The film does nothing with these conventions, like the “gearing up scene” with no shots ever fired or the climax in a hospital to name a few. There’s nothing clever like the self-realization and tongue-in-cheek of 21 Jump Street. Instead, the writers seem to rely too much on Bullock and McCarthy to save the day.
Trudging to the end through a sea of worn plot devices and quickly tiresome banter, the movie attempts to compensate for the lack of violence or action with one irrelevant scene I just can’t shake. It involves Ashburn and Mullins manically trying to help a choking victim, escalating to the point of cutting open his throat and trying to remove the food. It comes out of nowhere and proves to diminish the characters’ intelligence while just being strangely violent.
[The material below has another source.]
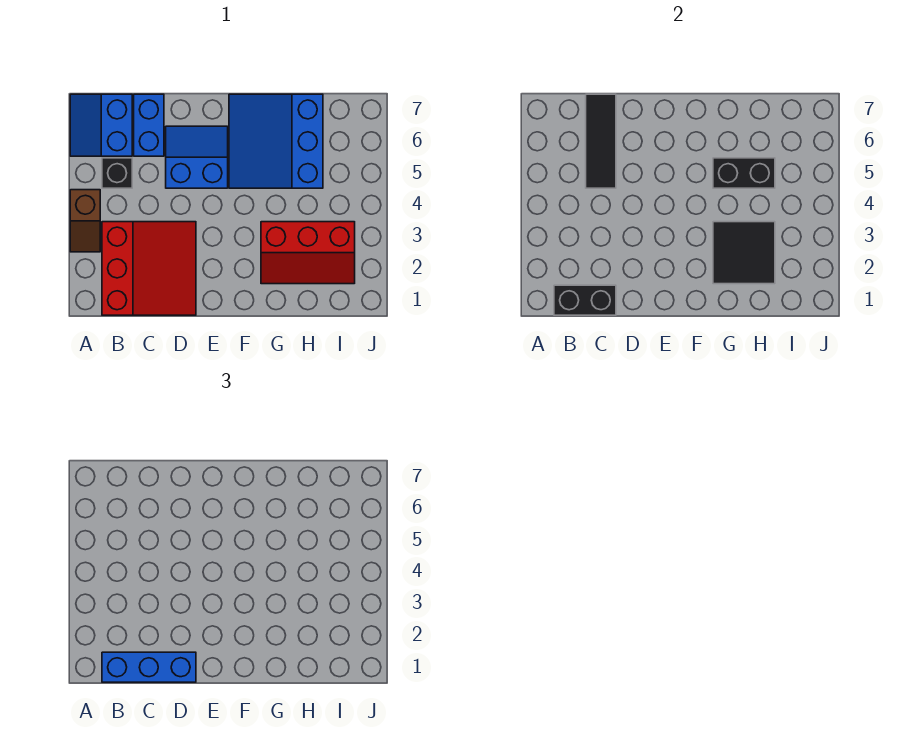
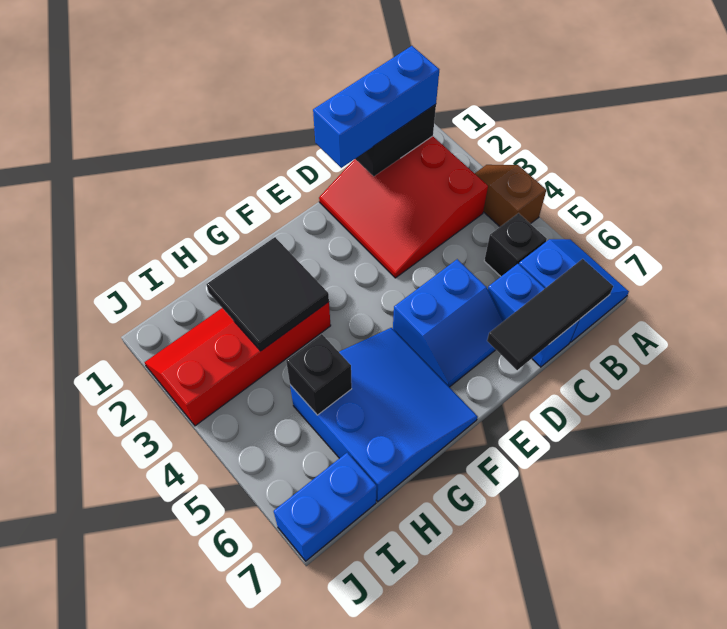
black 1x3 tile [586,94,616,188] -> black 1x3 tile turned to [487,259,613,370]
red 2x3 slope [261,222,355,284] -> red 2x4 slope [145,302,331,426]
black 1x2 brick [713,158,775,188] -> black 1x1 brick [286,334,352,415]
none -> blue 1x2 brick [274,453,377,561]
I mean, I like a little blood, but, for the love of God, if you need comedic violence just throw a pie at Ken Jeong or throw him down some steps. He seems to be getting a lot of work, wouldn’t be hard to convince him.
Given such a strong director and actors, The Heat takes what could’ve been a strong kick to the buddy cop balls but instead provides a cliché ridden, banter heavy, mid-range comedy. McCarthy shines throughout, and Bullock manages to keep up, but clearly can’t handle everything she brings to the table. It’s a shame; a really viable, female driven cop flick could’ve given Mel Gibson and the Lethal Weapon franchise a run for their money. But, in the end, the crazy people always win.